When the Astors Owned New York ~ A Capsule Book Review by Allen Kopp
When John Jacob Astor IV, age forty-seven, died in the Titanic disaster in April 1912, he was the wealthiest man (or one of the wealthiest) in the United States and in the world. His fortune was estimated at $100 million dollars (1912 dollars) that he inherited from his family. He was survived by his second wife, a nineteen-year-old debutante, and his unborn son, who would go on to become John Jacob Astor VI. (The reason his son wasn’t John Jacob Astor V was because that name was already taken.)
The name of Astor was known all over the world. J. J. “Jack” Astor wasn’t just a rich man, a playboy and a sportsman; he was also an “innkeeper,” a hotelier, a builder of fabulous and sumptuous skyscraper hotels in New York City, the likes of which the world had never seen. These hotels offered guests the latest conveniences and technological innovations, such as elevators, telephones and bathrooms in every room, running hot water and thermostats for controlling temperature. Anybody who was anybody (anybody with enough dough) “stopped” at the Waldorf-Astoria or another of the Astor hotels when visiting New York City. My dear, it was the place to be seen!
John Jacob Astor IV and his older cousin, William Waldorf Astor (1848-1919), were bitter rivals. They were different in temperament and style and they detested each other. William Waldorf Astor was also a builder of fabulous hotels. The two cousins together built six lavish hotels in New York City and had their imprint on many other hotels and businesses.
The Waldorf hotel and the Astoria hotel started off as two separate hotels, side by side, and later became the world-famous Waldorf-Astoria. William Waldorf Astor was responsible for the “Waldorf” part of the Waldorf-Astoria and John Jacob Astor IV was responsible for the “Astoria” part. It stood on the site where the Empire State Building now stands.
William Waldorf Astor was perhaps the most eccentric member of the Astor family.

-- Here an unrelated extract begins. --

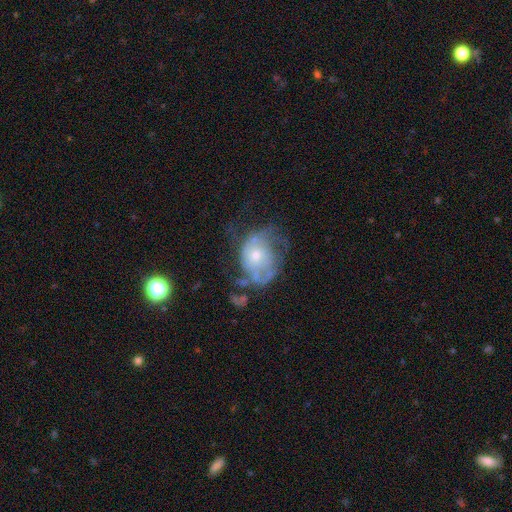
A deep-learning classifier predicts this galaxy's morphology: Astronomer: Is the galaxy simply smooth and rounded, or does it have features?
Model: featured or disk — 65%.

He was ashamed of the humble origins of his family, going back several generations, and concocted a distinguished lineage for himself. He gave up his American citizenship and became a British citizen. He became an English “gentleman” in almost every respect, refurbished an English estate to his own specifications, and bought his way into the British peerage. He died at age seventy-one, a lonely and reclusive multi-millionaire, estranged from most of his family.
The story of the Astors is not complete without mention of the “founder” of the Astor dynasty. The first John Jacob Astor was born in Baden, in Germany, in 1763, the poor son of a butcher and sausage maker. At age seventeen, he emigrated to the United States, to New York. He started out in a modest way as a trader of furs with the Indians. He eventually began buying up New York City real estate, and that became the source of his great wealth. At one time he owned five hundred properties in New York City, including tenements and slums, earning him the title of “slum lord,” which he unwittingly passed on to his heirs.
When the Astors Owned New York by Justin Kaplan is a fascinating nonfiction account of the life and amazing times of an American family of great wealth and fame. The Astors probably weren’t much different from any other American family, except that they were obscenely rich and were able to indulge their eccentricities in ways that most of us can only imagine. They were criticized in the press, of course, for owning slum and tenements and for their “inherited” (rather than earned) wealth. For wealth to be truly respectable, it seems, it has to be earned. Most of us would willingly take it any way we could get it.